Sekakoh apaise les tensions et appui la sédentarisation de l’élevage autour du Parc National de Mpem et djim au Cameroun
Published on 18 mai 2026Lors des missions de suivi et d’évaluation, le PPI se rend sur le terrain pour dépasser les seuls indicateurs de projet et comprendre comment les actions se traduisent concrètement dans les territoires. Cette démarche permet d’observer les résultats, d’échanger avec les équipes locales, mais aussi de mieux saisir les tensions, les arbitrages et les apprentissages qui façonnent réellement la mise en œuvre des projets.
C’est dans ce cadre que Marie, chargée de mission du PPI, a rencontré l’association SEKAKOH autour du Parc National de Mpem et Djim, dans la région du Centre au Cameroun. Ce parc, situé dans une zone de transition entre forêt et savane, abrite une biodiversité particulièrement riche, mais subit une pression croissante liée aux activités pastorales en périphérie. En l’absence de plan d’affectation des terres, l’insuffisance des zones de pâturage et leur dégradation progressive ont conduit à une intrusion saisonnière du bétail dans l’aire protégée, alimentant à la fois l’érosion des habitats et les conflits entre éleveurs, agriculteurs et gestionnaires du parc.

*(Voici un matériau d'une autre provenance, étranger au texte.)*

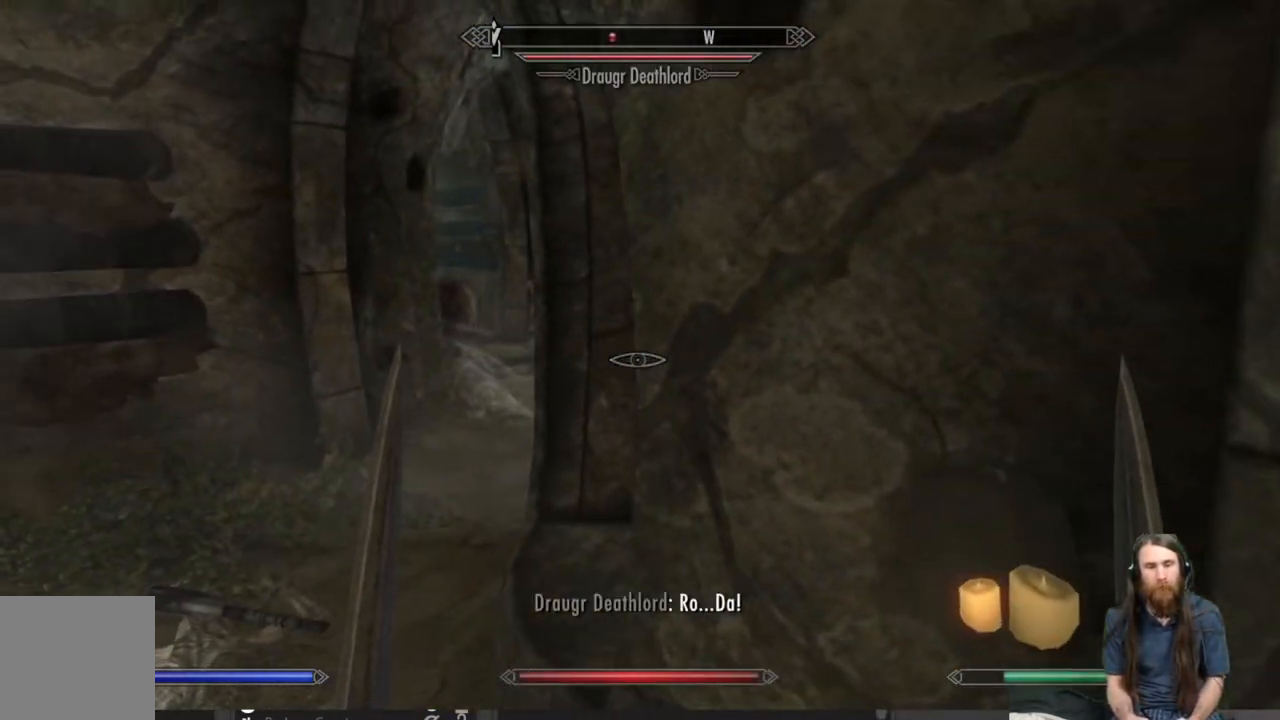
{"buttons": [], "left_stick": "center", "right_stick": "center", "events": [[117, "DPAD_UP", "up"]]}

Crédit : Marie Furtado, 2026.
Le projet porté par SEKAKOH vise à répondre à cette tension en améliorant durablement la sédentarisation de l’élevage autour du parc. Plutôt que d’aborder la question sous un angle strictement répressif, l’association a travaillé à construire des solutions avec les communautés concernées, en particulier les éleveurs peuls, souvent difficiles à mobiliser car historiquement peu intégrés aux dispositifs de concertation.

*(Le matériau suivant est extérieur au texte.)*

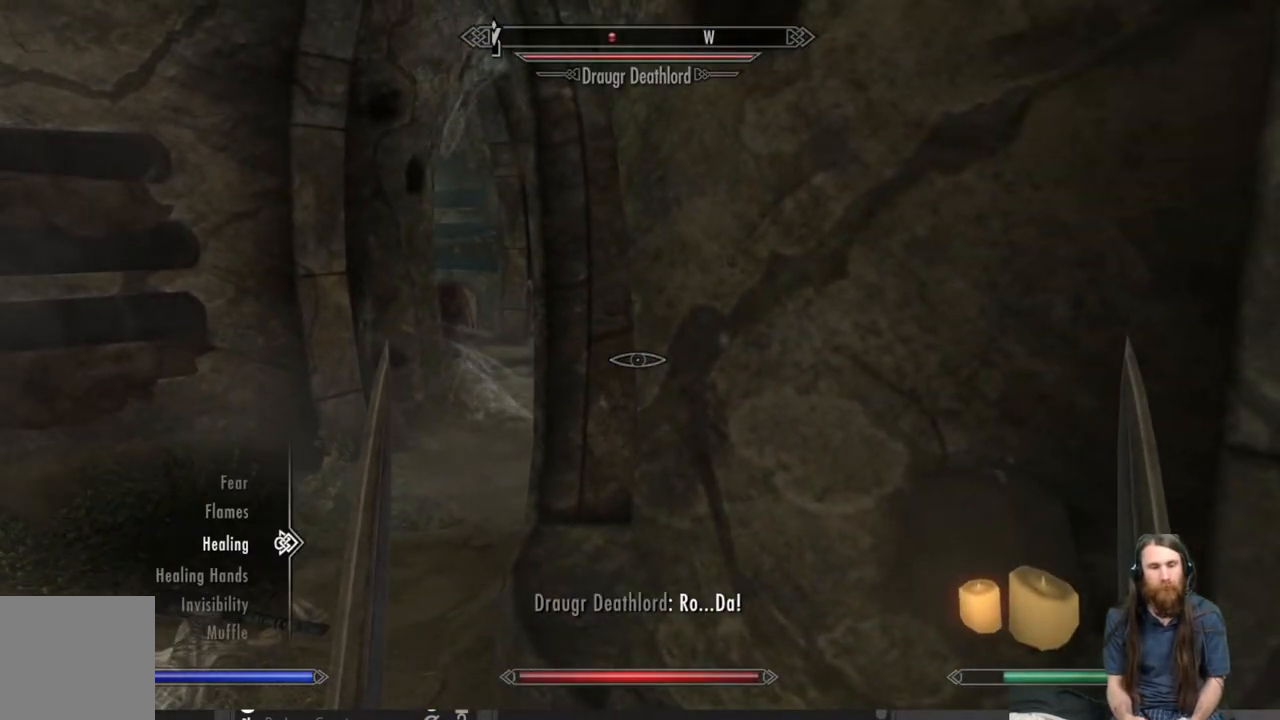
{"buttons": ["B"], "left_stick": "center", "right_stick": "center", "events": [[500, "B", "down"]]}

La première étape a consisté à réunir les différents groupes d’usagers — éleveurs peuls, agriculteurs et communautés locales — pour cartographier ensemble les usages du sol et identifier les principales zones de tension. Ce travail a permis de rendre visibles les chevauchements entre pâturages, champs agricoles et espaces protégés, et d’ouvrir un dialogue sur les causes concrètes des conflits. Pour faciliter les échanges avec les communautés peules, SEKAKOH a adapté sa méthode en s’appuyant sur des relais de confiance : un point focal local et un chef berger, capables de recueillir la parole et de faire remonter les besoins plus librement.

Crédit : SEKAKOH.
À partir de ce diagnostic partagé, l’association a accompagné la restauration de zones de pâturage dégradées afin de limiter l’intrusion du bétail dans le parc et les incursions dans les champs agricoles. Une pépinière de plantes fourragères a été créée, puis mise à disposition des éleveurs pour qu’ils puissent eux-mêmes replanter et enrichir leurs pâturages. Vingt-cinq hectares ont ainsi déjà été restaurés, avec un objectif clair : permettre aux éleveurs de maintenir leurs troupeaux à l’extérieur de l’aire protégée tout en réduisant les conflits d’usage.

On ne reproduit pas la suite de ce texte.